Dataset excerpts:
[start]

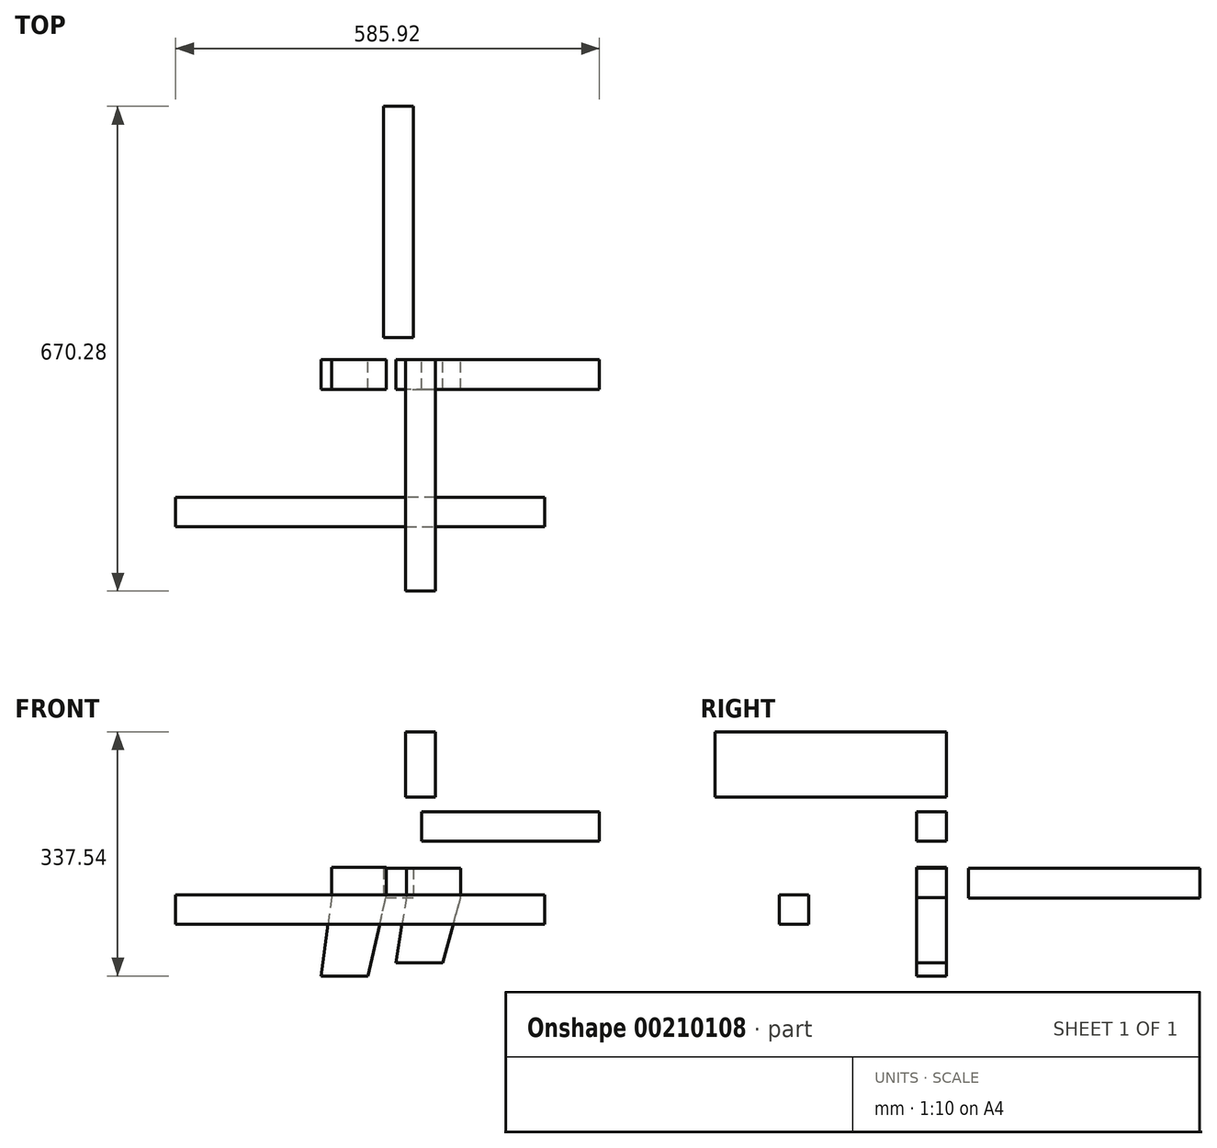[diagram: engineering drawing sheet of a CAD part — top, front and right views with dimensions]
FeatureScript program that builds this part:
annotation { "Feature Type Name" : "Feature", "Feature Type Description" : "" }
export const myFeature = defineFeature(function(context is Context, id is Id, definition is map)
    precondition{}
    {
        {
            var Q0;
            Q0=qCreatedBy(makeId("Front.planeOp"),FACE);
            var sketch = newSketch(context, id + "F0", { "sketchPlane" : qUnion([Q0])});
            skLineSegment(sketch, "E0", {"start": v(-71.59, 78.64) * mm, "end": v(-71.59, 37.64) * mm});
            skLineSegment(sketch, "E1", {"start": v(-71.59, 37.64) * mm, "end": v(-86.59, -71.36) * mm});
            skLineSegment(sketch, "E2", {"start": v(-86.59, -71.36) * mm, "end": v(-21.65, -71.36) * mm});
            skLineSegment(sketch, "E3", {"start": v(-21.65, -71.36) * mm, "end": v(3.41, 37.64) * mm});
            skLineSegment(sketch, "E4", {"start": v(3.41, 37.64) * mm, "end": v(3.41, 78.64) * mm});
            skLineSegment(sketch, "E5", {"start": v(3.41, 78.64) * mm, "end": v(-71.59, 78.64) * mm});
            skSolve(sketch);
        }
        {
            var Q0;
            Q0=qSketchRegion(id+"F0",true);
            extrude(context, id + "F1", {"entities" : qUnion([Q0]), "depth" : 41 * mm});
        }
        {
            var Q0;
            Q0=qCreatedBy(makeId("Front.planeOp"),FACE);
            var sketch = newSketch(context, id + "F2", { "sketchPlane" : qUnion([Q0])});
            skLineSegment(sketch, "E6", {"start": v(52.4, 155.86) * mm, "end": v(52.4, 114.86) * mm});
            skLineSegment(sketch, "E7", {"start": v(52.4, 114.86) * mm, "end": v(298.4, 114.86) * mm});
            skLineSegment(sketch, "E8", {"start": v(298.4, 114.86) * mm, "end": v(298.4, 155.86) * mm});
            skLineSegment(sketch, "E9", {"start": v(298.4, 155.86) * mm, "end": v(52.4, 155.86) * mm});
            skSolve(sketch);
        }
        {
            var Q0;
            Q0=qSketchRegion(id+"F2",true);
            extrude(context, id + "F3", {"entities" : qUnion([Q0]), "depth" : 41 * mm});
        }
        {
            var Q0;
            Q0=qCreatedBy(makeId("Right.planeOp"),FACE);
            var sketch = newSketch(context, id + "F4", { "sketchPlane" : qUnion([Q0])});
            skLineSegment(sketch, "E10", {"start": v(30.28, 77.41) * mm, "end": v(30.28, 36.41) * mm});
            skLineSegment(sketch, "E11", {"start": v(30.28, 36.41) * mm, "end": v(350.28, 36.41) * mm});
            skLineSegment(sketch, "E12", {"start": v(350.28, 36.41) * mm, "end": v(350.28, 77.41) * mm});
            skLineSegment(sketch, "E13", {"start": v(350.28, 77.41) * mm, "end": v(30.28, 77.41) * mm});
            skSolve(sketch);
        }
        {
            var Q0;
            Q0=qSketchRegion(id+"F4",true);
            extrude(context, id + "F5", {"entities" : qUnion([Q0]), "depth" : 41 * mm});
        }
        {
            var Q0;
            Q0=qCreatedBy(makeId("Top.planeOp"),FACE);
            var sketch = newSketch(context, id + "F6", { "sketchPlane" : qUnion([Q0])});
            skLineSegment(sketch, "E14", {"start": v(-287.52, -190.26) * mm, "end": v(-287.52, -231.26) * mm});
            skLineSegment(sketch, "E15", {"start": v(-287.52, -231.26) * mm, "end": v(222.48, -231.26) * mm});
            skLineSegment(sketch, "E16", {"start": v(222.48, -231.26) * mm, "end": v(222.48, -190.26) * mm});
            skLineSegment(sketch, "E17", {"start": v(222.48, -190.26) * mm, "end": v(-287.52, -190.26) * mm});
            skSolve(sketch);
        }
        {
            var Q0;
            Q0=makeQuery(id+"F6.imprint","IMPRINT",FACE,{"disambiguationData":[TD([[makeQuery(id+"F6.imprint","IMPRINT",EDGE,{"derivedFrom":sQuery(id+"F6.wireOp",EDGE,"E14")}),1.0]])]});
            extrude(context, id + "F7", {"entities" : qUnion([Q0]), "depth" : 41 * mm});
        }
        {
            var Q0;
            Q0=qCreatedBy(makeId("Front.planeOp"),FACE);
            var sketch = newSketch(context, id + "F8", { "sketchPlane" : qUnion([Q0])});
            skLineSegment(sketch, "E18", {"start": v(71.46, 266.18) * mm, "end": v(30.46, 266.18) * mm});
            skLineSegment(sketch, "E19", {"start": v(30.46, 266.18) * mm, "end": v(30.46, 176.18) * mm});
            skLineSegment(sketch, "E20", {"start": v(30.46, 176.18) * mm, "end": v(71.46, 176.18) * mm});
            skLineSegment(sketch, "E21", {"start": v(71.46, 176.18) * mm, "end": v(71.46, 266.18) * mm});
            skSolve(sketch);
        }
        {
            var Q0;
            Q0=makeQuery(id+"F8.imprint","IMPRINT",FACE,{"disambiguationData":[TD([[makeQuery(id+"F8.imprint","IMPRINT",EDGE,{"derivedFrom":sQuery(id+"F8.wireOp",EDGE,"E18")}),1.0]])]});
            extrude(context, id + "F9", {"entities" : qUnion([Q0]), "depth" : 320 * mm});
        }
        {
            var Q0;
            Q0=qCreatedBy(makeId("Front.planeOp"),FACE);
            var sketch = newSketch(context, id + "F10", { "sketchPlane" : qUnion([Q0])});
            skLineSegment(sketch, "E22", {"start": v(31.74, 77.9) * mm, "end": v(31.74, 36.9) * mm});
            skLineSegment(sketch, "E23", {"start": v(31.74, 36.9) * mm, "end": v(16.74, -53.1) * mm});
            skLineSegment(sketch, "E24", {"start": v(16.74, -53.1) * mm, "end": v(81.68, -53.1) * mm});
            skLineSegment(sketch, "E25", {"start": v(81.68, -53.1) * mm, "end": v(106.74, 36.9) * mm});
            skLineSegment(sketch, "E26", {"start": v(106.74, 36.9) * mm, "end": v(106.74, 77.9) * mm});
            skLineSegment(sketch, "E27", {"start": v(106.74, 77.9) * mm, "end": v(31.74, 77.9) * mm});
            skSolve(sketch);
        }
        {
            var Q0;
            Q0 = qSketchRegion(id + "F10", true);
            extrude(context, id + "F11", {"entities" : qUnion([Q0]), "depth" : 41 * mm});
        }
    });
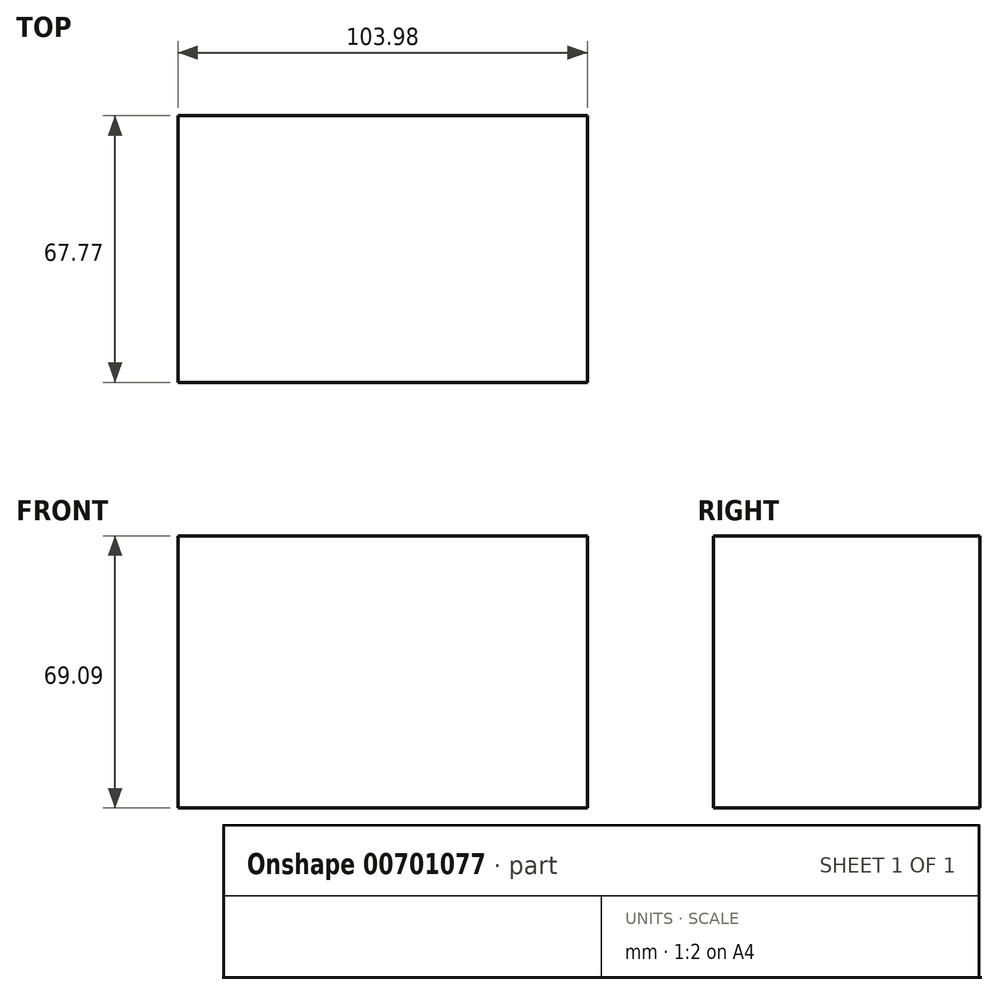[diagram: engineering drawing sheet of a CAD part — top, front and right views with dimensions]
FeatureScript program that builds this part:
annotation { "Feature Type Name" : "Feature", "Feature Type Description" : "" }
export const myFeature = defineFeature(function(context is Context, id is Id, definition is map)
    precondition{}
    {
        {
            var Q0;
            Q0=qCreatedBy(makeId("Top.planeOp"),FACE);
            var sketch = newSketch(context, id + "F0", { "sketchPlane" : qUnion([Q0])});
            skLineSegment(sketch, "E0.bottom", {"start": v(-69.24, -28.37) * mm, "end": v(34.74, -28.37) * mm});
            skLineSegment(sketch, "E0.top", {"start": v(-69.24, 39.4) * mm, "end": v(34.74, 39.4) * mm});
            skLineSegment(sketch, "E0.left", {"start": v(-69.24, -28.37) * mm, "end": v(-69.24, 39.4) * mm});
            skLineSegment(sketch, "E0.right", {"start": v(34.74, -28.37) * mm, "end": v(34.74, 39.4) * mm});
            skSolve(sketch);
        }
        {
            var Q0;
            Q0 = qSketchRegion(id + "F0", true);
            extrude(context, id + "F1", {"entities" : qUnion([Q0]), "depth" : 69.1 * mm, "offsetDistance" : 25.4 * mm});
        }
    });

[end]

* **Task to carry out**
Pick out every line of the records above that contains the string "derivedFrom", matching case exactly.

* **Solution to this problem**
            Q0=makeQuery(id+"F6.imprint","IMPRINT",FACE,{"disambiguationData":[TD([[makeQuery(id+"F6.imprint","IMPRINT",EDGE,{"derivedFrom":sQuery(id+"F6.wireOp",EDGE,"E14")}),1.0]])]});
            Q0=makeQuery(id+"F8.imprint","IMPRINT",FACE,{"disambiguationData":[TD([[makeQuery(id+"F8.imprint","IMPRINT",EDGE,{"derivedFrom":sQuery(id+"F8.wireOp",EDGE,"E18")}),1.0]])]});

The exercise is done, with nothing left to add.